Collected data entries:
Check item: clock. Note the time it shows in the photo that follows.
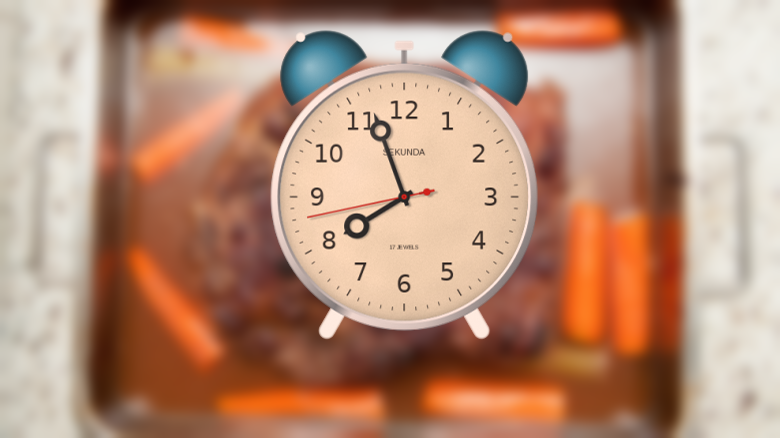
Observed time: 7:56:43
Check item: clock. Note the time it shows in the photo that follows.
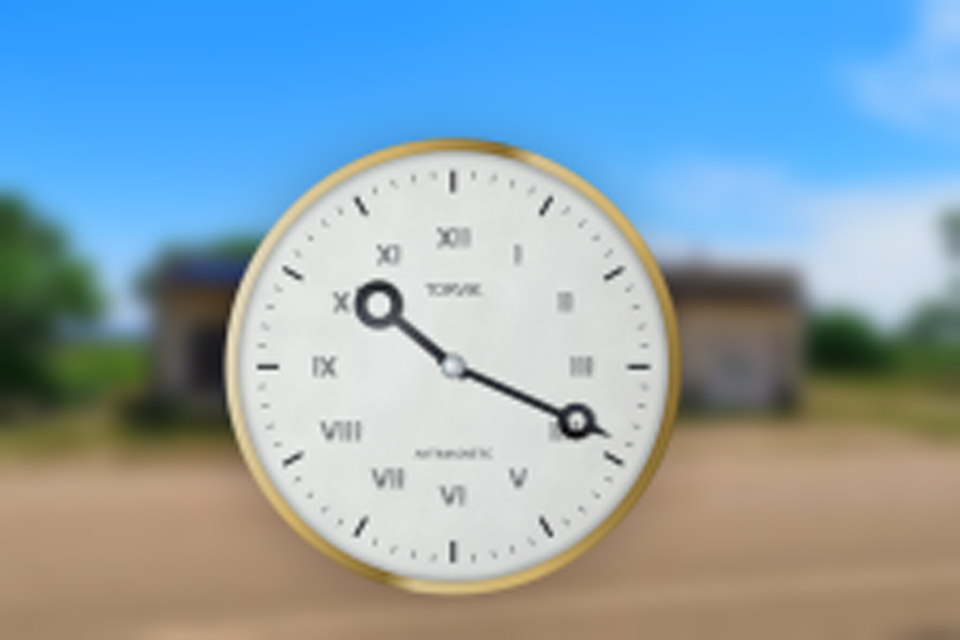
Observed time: 10:19
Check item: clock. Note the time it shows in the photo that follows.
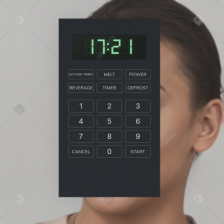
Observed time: 17:21
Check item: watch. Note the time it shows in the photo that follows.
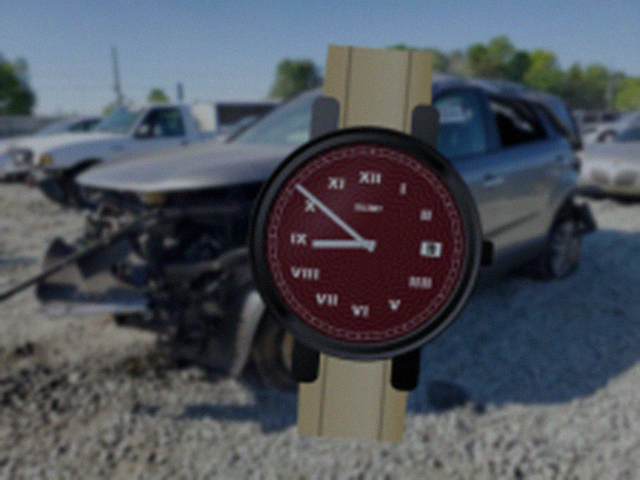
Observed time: 8:51
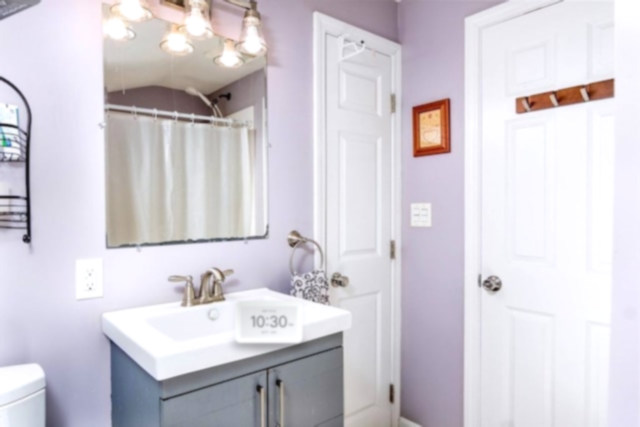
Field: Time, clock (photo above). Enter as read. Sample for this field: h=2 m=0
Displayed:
h=10 m=30
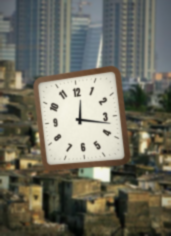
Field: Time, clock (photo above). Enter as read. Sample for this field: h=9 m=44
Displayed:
h=12 m=17
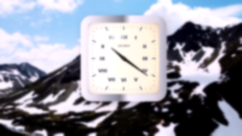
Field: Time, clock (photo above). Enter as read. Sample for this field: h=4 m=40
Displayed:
h=10 m=21
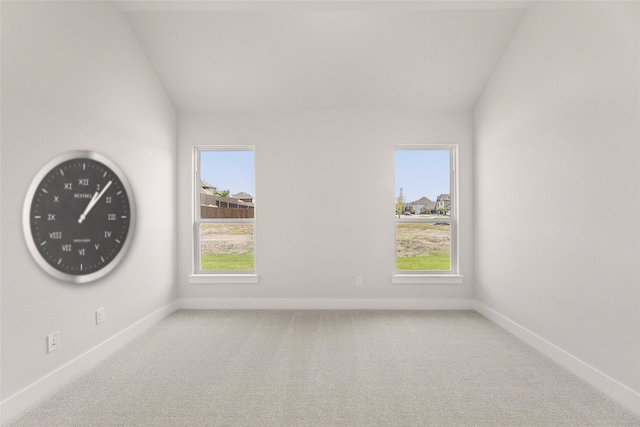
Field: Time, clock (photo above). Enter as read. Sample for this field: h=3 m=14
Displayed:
h=1 m=7
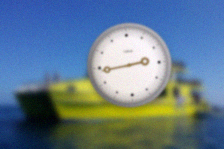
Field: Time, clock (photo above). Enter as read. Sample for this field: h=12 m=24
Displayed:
h=2 m=44
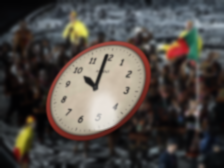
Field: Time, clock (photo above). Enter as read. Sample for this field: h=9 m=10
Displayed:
h=9 m=59
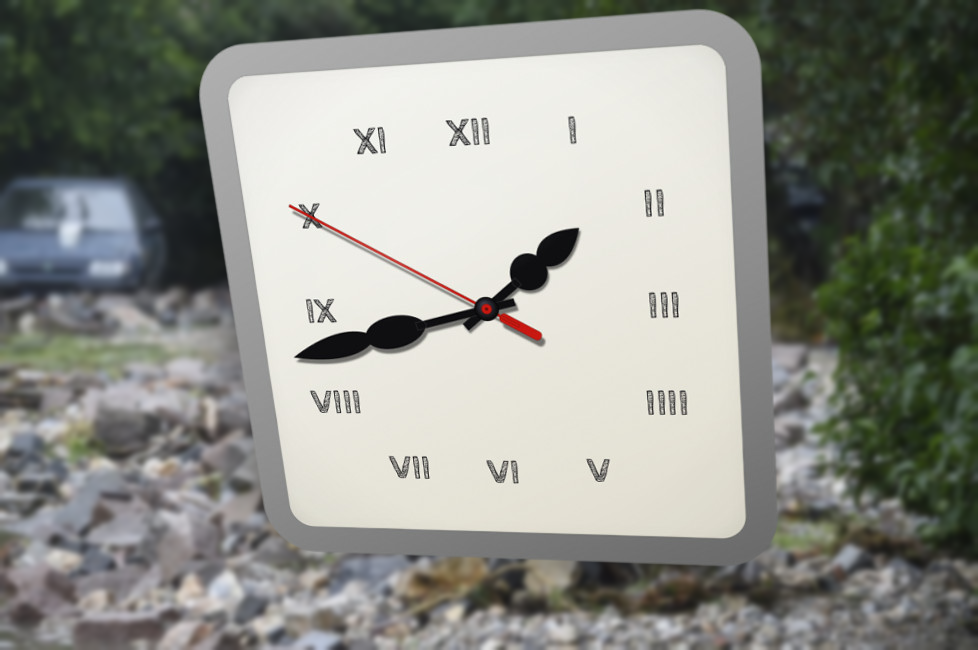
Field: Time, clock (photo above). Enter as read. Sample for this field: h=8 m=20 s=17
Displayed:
h=1 m=42 s=50
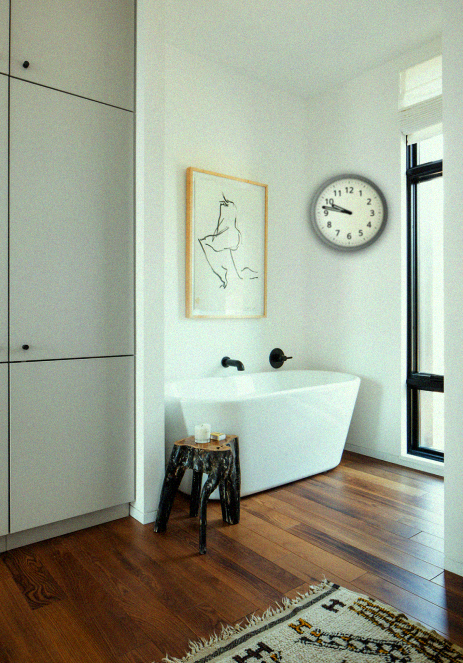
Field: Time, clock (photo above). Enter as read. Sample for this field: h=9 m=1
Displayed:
h=9 m=47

THE EXERCISE:
Reproduce every line of the listing above word for word, leaving out the pictures.

OUTPUT:
Check item: clock. Note the time it shows in the photo that follows.
Observed time: 7:56:43
Check item: clock. Note the time it shows in the photo that follows.
Observed time: 10:19
Check item: clock. Note the time it shows in the photo that follows.
Observed time: 17:21
Check item: watch. Note the time it shows in the photo that follows.
Observed time: 8:51
Field: Time, clock (photo above). Enter as read. Sample for this field: h=2 m=0
Displayed:
h=10 m=30
Field: Time, clock (photo above). Enter as read. Sample for this field: h=9 m=44
Displayed:
h=12 m=17
Field: Time, clock (photo above). Enter as read. Sample for this field: h=4 m=40
Displayed:
h=10 m=21
Field: Time, clock (photo above). Enter as read. Sample for this field: h=3 m=14
Displayed:
h=1 m=7
Field: Time, clock (photo above). Enter as read. Sample for this field: h=12 m=24
Displayed:
h=2 m=44
Field: Time, clock (photo above). Enter as read. Sample for this field: h=9 m=10
Displayed:
h=9 m=59
Field: Time, clock (photo above). Enter as read. Sample for this field: h=8 m=20 s=17
Displayed:
h=1 m=42 s=50
Field: Time, clock (photo above). Enter as read. Sample for this field: h=9 m=1
Displayed:
h=9 m=47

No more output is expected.